A number of readers asked FinnishNews why should our pension funds be centralised into one body because “this would place all the eggs in a single basket” thus reducing diversification and increasing risks.

Such a suggestion shows a that the readers did not understand the thinking behind the proposal that would actually increase diversification and reduce costs massively.

The present system means that we have several rather small pension bodies, small when compared to pension giants elsewhere in the developed world. Each private pension fund largely mimics the others, racking up high administration costs, and not taking advantage of lower management fees with large outsourcing contracts.

The basic idea has already been tried and tested in Norway, Singapore, and by many other large institutional investors for decades and it is extremely effective.

The proposal put forth by FinnishNews is that a single public pension fund (SPPF) should replace this rather messy collection of private and public pension funds. It would be run by a small team of experienced fund managers who would be responsible for outsourcing most of the funds to a group of Finnish and international fund managers whose selection would be based on professional experience and costs. 

The contracts would be large and allow the SPPF to secure the lowest possible management costs with the best names in the market. The estimated annual cost saving is in the order of 1% to 1,5% on the total under management which is around €220 billion.
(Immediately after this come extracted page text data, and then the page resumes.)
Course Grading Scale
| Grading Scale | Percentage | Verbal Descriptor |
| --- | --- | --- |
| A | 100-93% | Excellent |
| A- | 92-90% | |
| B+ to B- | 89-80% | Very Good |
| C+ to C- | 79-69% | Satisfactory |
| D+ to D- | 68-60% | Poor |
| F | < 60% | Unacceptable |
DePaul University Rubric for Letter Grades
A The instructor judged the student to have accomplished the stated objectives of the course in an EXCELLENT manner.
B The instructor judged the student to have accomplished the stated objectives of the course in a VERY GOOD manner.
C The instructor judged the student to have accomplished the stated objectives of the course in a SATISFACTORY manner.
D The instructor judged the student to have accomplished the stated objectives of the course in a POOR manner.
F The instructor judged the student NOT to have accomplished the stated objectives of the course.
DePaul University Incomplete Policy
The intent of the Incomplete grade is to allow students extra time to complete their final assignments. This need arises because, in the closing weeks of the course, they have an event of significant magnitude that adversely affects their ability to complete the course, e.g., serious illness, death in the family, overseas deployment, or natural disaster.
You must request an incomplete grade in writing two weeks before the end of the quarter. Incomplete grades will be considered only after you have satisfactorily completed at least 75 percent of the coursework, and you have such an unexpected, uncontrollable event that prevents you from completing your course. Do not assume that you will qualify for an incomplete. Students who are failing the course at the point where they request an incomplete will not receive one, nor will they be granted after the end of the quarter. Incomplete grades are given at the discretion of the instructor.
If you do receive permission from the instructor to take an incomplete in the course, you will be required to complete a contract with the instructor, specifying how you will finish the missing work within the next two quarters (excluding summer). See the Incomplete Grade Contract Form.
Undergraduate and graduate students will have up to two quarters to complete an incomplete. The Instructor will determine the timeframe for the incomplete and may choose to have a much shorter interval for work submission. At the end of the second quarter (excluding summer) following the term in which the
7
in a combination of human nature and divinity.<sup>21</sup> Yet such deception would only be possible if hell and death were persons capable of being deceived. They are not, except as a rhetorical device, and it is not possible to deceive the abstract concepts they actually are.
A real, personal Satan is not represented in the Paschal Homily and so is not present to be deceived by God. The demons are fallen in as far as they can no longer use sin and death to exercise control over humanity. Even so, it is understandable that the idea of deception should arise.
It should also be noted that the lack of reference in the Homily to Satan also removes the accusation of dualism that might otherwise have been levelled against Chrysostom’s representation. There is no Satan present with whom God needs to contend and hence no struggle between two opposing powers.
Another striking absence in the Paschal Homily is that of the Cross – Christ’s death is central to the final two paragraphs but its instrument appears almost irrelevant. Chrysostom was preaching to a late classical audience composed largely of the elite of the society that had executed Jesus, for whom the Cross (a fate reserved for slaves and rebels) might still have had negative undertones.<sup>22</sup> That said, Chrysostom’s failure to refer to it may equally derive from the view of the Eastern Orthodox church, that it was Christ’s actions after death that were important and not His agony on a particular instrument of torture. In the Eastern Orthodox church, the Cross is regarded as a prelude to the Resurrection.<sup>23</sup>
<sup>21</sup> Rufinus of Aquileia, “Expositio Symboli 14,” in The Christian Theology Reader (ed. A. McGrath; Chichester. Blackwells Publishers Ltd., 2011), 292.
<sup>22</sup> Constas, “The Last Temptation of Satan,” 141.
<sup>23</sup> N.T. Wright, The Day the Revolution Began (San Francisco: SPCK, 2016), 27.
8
The resulting cost savings for lower management fees is between €2.2 billion to €3.3 billion and the reduction of annual administration costs is estimated to be around €200 million. Furthermore the public sector will also save an enormous amount of regulatory costs because it will not need to be regulated, only overseen by its board. 

As mentioned above, today’s system in Finland is based on a copy/paste system where the pension companies larger mimic one another without achieving any significant economies of scale. In fact the largest pension funds actually have invested together in a number of large projects in syndicates that they control! So much for diversification!

The fact that they are managed by the CEOs of big client companies, trade union leaders and politicians does not inspire confidence because most of them lack real expert knowledge of international investment activities gained over decades. Many of them have received university qualifications in economics and law but that was 20 or 30 years ago and now the investment markets have changed radically.

In a recent interview the employers’ union representing the SME sector, our biggest employers and fastest growing part of the economy, demanded radical centralisation of the pension system as described here. 

So far this demand has fallen on deaf ears because the business is so lucrative for those benefiting from jobs and postings in these companies. Your correspondent has written about this for over 20 years, but the relationship between politicians, regulators, the unions and the largest corporate members of the pension funds are too closely intertwined. Nothing has really changed in decades. It is instructive to note that foreign competition is non-existent in this sector. The market is effectively closed and non-competitive, while open to misuse that even the regulators appear to be unable to control effectively. 

It is time for the government to overhaul and ensure that paying pensioners receive the pensions they deserve and have paid for. It is time to stop, once and for all, the creaming off from the pension funds by these inefficient present private and public pension bodies.